## Exercise instructions
Would you repeat every line of text read from the records below, word for word, without the pictures?
* * * * *
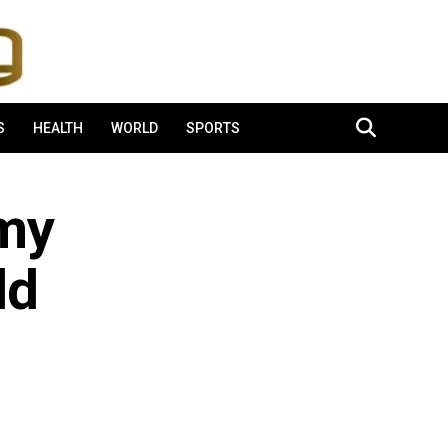
S
HEALTH
WORLD
SPORTS
 my
ld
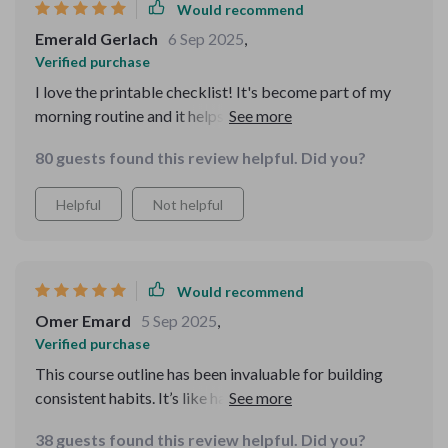
Would recommend
Emerald Gerlach
6 Sep 2025
,
Verified purchase
I love the printable checklist! It's become part of my
morning routine and it helps keep me grounded
throughout the day 🗓️.
80 guests found this review helpful. Did you?
Helpful
Not helpful
Would recommend
Omer Emard
5 Sep 2025
,
Verified purchase
This course outline has been invaluable for building
consistent habits. It’s like having a roadmap to peace of
mind!
38 guests found this review helpful. Did you?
* * * * *
## Reply to the task
S
HEALTH
WORLD
SPORTS
 my
ld
Would recommend
Emerald Gerlach
6 Sep 2025
,
Verified purchase
I love the printable checklist! It's become part of my
morning routine and it helps keep me grounded
throughout the day 🗓️.
80 guests found this review helpful. Did you?
Helpful
Not helpful
Would recommend
Omer Emard
5 Sep 2025
,
Verified purchase
This course outline has been invaluable for building
consistent habits. It’s like having a roadmap to peace of
mind!
38 guests found this review helpful. Did you?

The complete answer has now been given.